Textauszug:
※ ※ ※
Nun musste das Regierungspräsidium Gießen in einer Erklärung vom 20. Mai eingestehen, dass laut Laborergebnissen gelbe Klümpchen im Boden gefunden wurden, die eine hohe Hexylbelastung aufweisen. Bekannt ist all das allerdings bereits seit 2006. Das Erdmaterial erfordere »eine Kontrollanalytik«, stellte damals die Baustoff- und Bodenprüfstelle Wetzlar fest. Und 2008 hieß es, eine Beeinträchtigung des Wasserwerks Stadtallendorf könne langfristig nicht ausgeschlossen werden. Trinkwasservorräte für eine halbe Million Menschen in Mittelhessen und im Rhein-Main-Gebiet seien gefährdet, unter anderem auch für Frankfurt am Main, wurde damals gewarnt. Um so unverständlicher ist es, weshalb der Autobahnbau trotzdem genehmigt worden ist.
Wurde durch den Giftmüll schon jemand geschädigt?
Im Zweiten Weltkrieg schufteten bei Stadtallendorf mehr als 15.000 Zwangsarbeiter, die von der SS bewacht in Barackenlagern hausten. Die Gifte aus den Sprengstoffen, die in besagten Rüstungsfabriken in Munitionshülsen verfüllt wurden, verfärbten ihnen einst Haare, Hände und Arme, berichtete eine Lokalzeitung 2018. Man muss sich mal vorstellen: Weil das Trinkwasser dort gefährdet ist, durfte dort bis vor kurzem weder gezeltet werden noch eine Kuh weiden. Weiter hieß es in Berichten: Der Schutz der Arbeiter, die für den Bau der A 49 Erde aus dem Gebiet abtransportieren, müsse gewährleistet werden, damit das krebserregende Hexyl seine Wirkung nicht entfalte.
Befürworter des Autobahnausbaus behaupten, durch das Projekt würde das Problem quasi beseitigt.
※ ※ ※
Gespeicherte Daten:

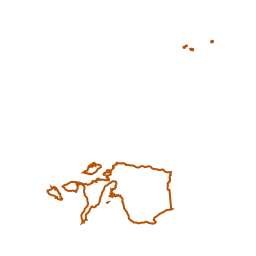 outline of Seram Bagian Barat, Maluku, Indonesia, rotated 11°
{"feature_id": "22746128B92585048181027", "entity_name": "Seram Bagian Barat", "entity_type": "district", "adm_level": 2, "iso_a3": "IDN", "parent_name": "Indonesia", "parent_adm1": "Maluku", "projection": "orthographic", "projection_center": [128.082, -2.474], "detail": "fine", "context": "isolated", "style": "outline", "palette": "amber", "viewbox_px": 256, "rotation_deg": 11, "n_neighbors": 0, "source": "geoboundaries", "source_scale": "gbopen_adm2", "svg_char_len": 5996}
<svg xmlns="http://www.w3.org/2000/svg" viewBox="0 0 256 256"><g transform="rotate(11 128 128)"><path d="M178.5,163.1L175.8,163.9L173.9,164.0L172.4,163.6L170.2,162.0L169.3,162.2L167.9,163.1L166.2,163.4L164.9,163.0L160.9,163.3L159.0,162.9L157.7,161.7L156.0,161.5L152.3,163.2L150.6,162.7L148.9,162.7L147.7,163.3L147.0,164.2L145.5,164.9L143.4,164.9L141.0,163.9L140.3,164.2L139.6,163.9L136.6,164.4L135.2,164.1L133.2,164.7L132.4,164.3L132.4,163.8L130.6,163.3L129.4,163.9L128.2,163.8L127.9,164.2L126.4,164.2L125.8,164.5L123.6,164.3L123.5,164.9L124.0,165.6L123.8,166.1L122.4,166.3L122.0,167.3L120.5,168.1L120.7,169.1L121.7,169.7L121.0,171.0L119.0,173.1L116.1,173.2L115.2,174.3L115.3,175.1L116.0,175.7L117.7,175.3L119.2,174.2L119.6,174.5L119.5,175.5L119.9,177.0L116.6,178.9L117.3,179.3L117.4,180.0L117.0,179.8L116.8,180.2L117.1,180.1L117.1,180.8L118.1,181.9L118.6,181.5L118.8,182.1L119.2,182.2L119.2,183.0L118.3,183.0L117.8,183.4L116.3,183.2L115.4,183.8L113.7,183.4L112.1,183.7L111.5,184.1L111.0,183.8L110.5,184.1L109.0,183.6L108.8,183.8L109.2,184.3L108.7,184.7L108.3,184.3L109.0,184.3L108.6,184.0L108.5,183.5L107.2,184.5L107.0,185.4L106.4,185.8L106.4,186.7L107.0,186.6L107.2,186.9L106.0,186.9L105.9,186.6L105.5,186.9L105.1,186.6L104.6,187.0L104.0,186.8L103.7,187.5L103.3,187.4L103.4,188.8L102.4,189.2L101.8,190.1L100.5,190.9L99.1,191.6L97.4,190.8L96.2,191.6L95.2,191.7L94.3,191.3L93.5,191.5L93.8,192.3L96.0,193.5L96.7,194.5L96.9,198.6L97.2,199.6L98.2,200.9L98.2,202.1L100.9,204.2L101.4,205.0L102.3,208.0L103.3,209.6L103.0,211.5L103.2,212.3L102.1,213.6L101.1,215.5L100.7,218.2L99.6,220.0L98.8,222.5L99.9,225.9L101.1,227.4L101.4,229.0L101.2,229.7L101.5,229.4L102.7,229.2L102.5,228.2L102.6,227.4L103.5,226.5L104.9,226.0L103.7,224.4L103.4,222.1L103.5,220.4L104.3,219.6L105.8,217.4L106.0,215.5L107.1,212.6L107.8,211.8L109.1,212.4L110.0,212.3L111.3,211.3L111.4,210.3L113.6,208.6L113.7,207.3L114.3,205.3L114.0,204.4L114.4,203.2L114.0,202.5L114.4,201.1L114.2,200.6L114.8,199.5L115.0,197.1L114.8,196.4L115.1,196.0L115.2,194.8L115.7,194.3L116.2,192.5L116.3,190.4L117.0,189.1L118.7,188.0L120.1,186.0L122.0,184.6L122.3,183.8L123.5,183.1L125.6,182.9L126.0,183.3L126.6,183.3L127.1,184.3L127.2,186.5L126.6,187.3L127.3,188.6L126.6,189.5L126.7,190.0L125.7,190.7L124.6,190.3L124.4,189.9L124.5,190.9L124.2,191.4L124.6,192.1L124.1,192.4L123.3,191.8L123.5,192.7L123.9,193.1L123.8,193.8L123.2,194.3L124.1,193.9L124.4,194.2L123.4,195.5L124.4,196.1L124.4,196.6L125.1,198.0L125.8,198.5L126.2,197.5L126.6,197.5L126.8,197.0L127.4,197.2L126.4,195.4L127.0,195.5L127.6,196.3L128.1,196.4L129.1,197.1L129.4,197.0L129.1,196.5L129.4,196.3L129.9,196.9L130.4,196.9L131.1,196.4L130.9,195.9L132.0,195.3L131.5,196.0L132.5,196.2L133.2,195.7L133.6,195.9L133.7,197.0L135.6,197.9L136.0,198.6L136.5,199.8L136.4,201.6L137.5,202.3L138.1,204.3L139.0,205.6L139.4,207.5L140.9,208.7L141.5,209.8L142.7,210.4L143.7,211.8L143.9,212.6L145.2,213.6L146.1,216.6L146.8,217.3L147.9,217.7L148.9,218.6L150.4,218.8L151.3,219.5L152.2,219.7L154.1,219.1L155.5,219.6L157.0,219.5L158.6,218.6L161.9,217.7L163.7,216.5L164.7,216.8L165.7,216.7L166.3,217.2L171.1,217.2L173.3,215.4L173.3,215.0L170.7,213.3L171.1,212.2L170.9,211.5L171.2,210.8L172.3,209.7L172.8,209.5L175.6,206.1L179.5,203.2L180.9,201.6L184.4,200.2L185.9,199.9L186.7,199.2L185.9,199.2L185.6,198.4L180.5,180.9L178.9,181.0L178.4,179.9L178.0,177.6L178.3,176.9L177.5,175.2L177.7,173.9L177.4,173.4L178.1,174.0L178.5,173.9L178.5,173.0L178.8,173.0L179.2,172.4L179.0,172.0L179.4,171.2L178.6,170.0L178.9,169.7L178.2,168.1L178.2,166.8L178.8,166.2L178.3,165.6L178.7,164.5L178.4,164.2L178.5,163.1ZM86.4,191.0L84.5,191.6L83.8,191.4L82.7,191.7L79.8,194.0L79.2,194.9L76.4,196.3L75.0,197.9L76.6,198.6L78.5,200.4L81.4,201.1L84.0,200.7L85.4,200.0L87.6,200.0L89.1,200.7L89.5,200.4L89.6,199.9L89.2,198.8L90.1,197.3L89.9,195.3L89.1,194.0L89.8,194.1L89.9,193.7L88.1,192.7L87.4,191.5L86.4,191.0ZM101.6,168.7L100.5,169.0L100.5,169.5L101.0,169.7L101.5,169.5L102.8,170.3L103.1,171.4L101.5,170.9L100.7,172.2L99.9,172.4L99.9,172.7L99.6,172.5L99.7,172.8L98.7,173.2L97.2,173.3L97.4,174.0L96.6,174.8L96.3,176.3L96.4,177.3L94.9,178.5L94.1,178.5L92.7,180.1L93.7,179.9L94.2,180.4L94.9,180.2L95.9,180.6L96.9,180.1L97.3,180.4L98.6,180.3L98.4,180.5L98.6,180.7L100.6,180.5L101.5,180.1L104.4,177.6L105.3,176.5L105.9,174.4L108.9,171.6L108.7,170.8L107.7,169.8L105.8,169.7L104.1,170.0L102.7,169.5L101.6,168.7ZM68.9,200.7L68.2,200.9L68.1,201.5L67.7,201.4L67.7,201.7L66.9,201.0L65.1,201.7L64.3,201.1L64.7,202.0L64.6,202.9L63.4,203.7L61.0,204.6L61.1,205.5L61.3,205.4L62.8,207.7L65.9,208.5L68.1,208.5L69.9,209.1L71.5,209.3L72.0,210.3L73.0,211.2L74.4,211.0L75.3,211.4L76.7,211.0L77.0,210.5L76.9,210.0L74.8,208.5L74.4,207.6L74.4,206.5L73.8,205.4L73.5,205.2L72.8,205.5L71.9,203.9L71.1,203.5L70.7,202.7L69.9,202.4L69.3,201.6L69.8,201.7L69.6,201.5L68.7,201.8L68.5,201.5L69.2,201.0L68.9,200.7ZM101.6,170.2L101.0,169.8L101.0,170.1L99.1,170.6L97.3,172.3L96.9,173.1L98.2,173.0L99.0,172.4L100.2,172.2L100.3,171.7L101.3,171.0L101.6,170.2ZM91.8,191.0L88.6,191.0L87.7,191.3L88.2,192.3L88.8,192.0L89.9,192.2L90.6,192.9L91.2,192.5L90.4,191.4L91.4,191.5L91.6,192.2L93.2,191.4L91.8,191.0ZM194.7,26.4L193.7,26.3L193.3,26.8L193.2,27.5L193.7,28.1L194.9,27.3L195.0,26.9L194.7,26.4ZM176.5,39.5L177.0,39.2L177.0,38.4L176.8,38.1L176.1,38.0L175.7,38.6L175.8,39.2L176.5,39.5ZM114.1,176.5L113.6,176.4L113.2,176.9L112.8,178.4L113.3,178.6L113.7,178.5L114.1,176.5ZM167.6,38.7L168.6,38.3L168.5,37.5L167.8,37.4L167.1,37.8L167.1,38.5L167.6,38.7ZM66.6,199.8L66.1,200.5L67.6,200.8L67.8,201.2L68.0,200.3L66.6,199.8ZM124.6,198.4L124.3,196.9L122.9,198.4L123.2,198.6L123.8,198.2L124.6,198.4ZM175.0,38.9L174.5,38.2L174.0,38.6L174.7,39.3L175.0,38.9ZM169.2,36.8L170.1,36.4L169.9,35.8L169.0,36.3L168.9,36.6L169.2,36.8ZM121.4,206.1L122.6,204.6L122.3,204.7L121.9,205.0L121.5,205.6L121.4,206.1ZM70.4,209.9L70.1,210.0L70.2,210.5L70.7,210.5L70.4,209.9ZM65.7,201.0L64.8,200.9L65.1,201.3L65.7,201.0ZM115.9,179.0L115.4,178.9L115.1,179.1L115.9,179.0Z" fill="none" stroke="#b45309" stroke-width="2"/></g></svg>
※ ※ ※
Aufgabe:
Führe sämtliche Jahreszahlen auf, die im Textauszug genannt werden.

Erwartete Antwort:
2006, 2008, 2018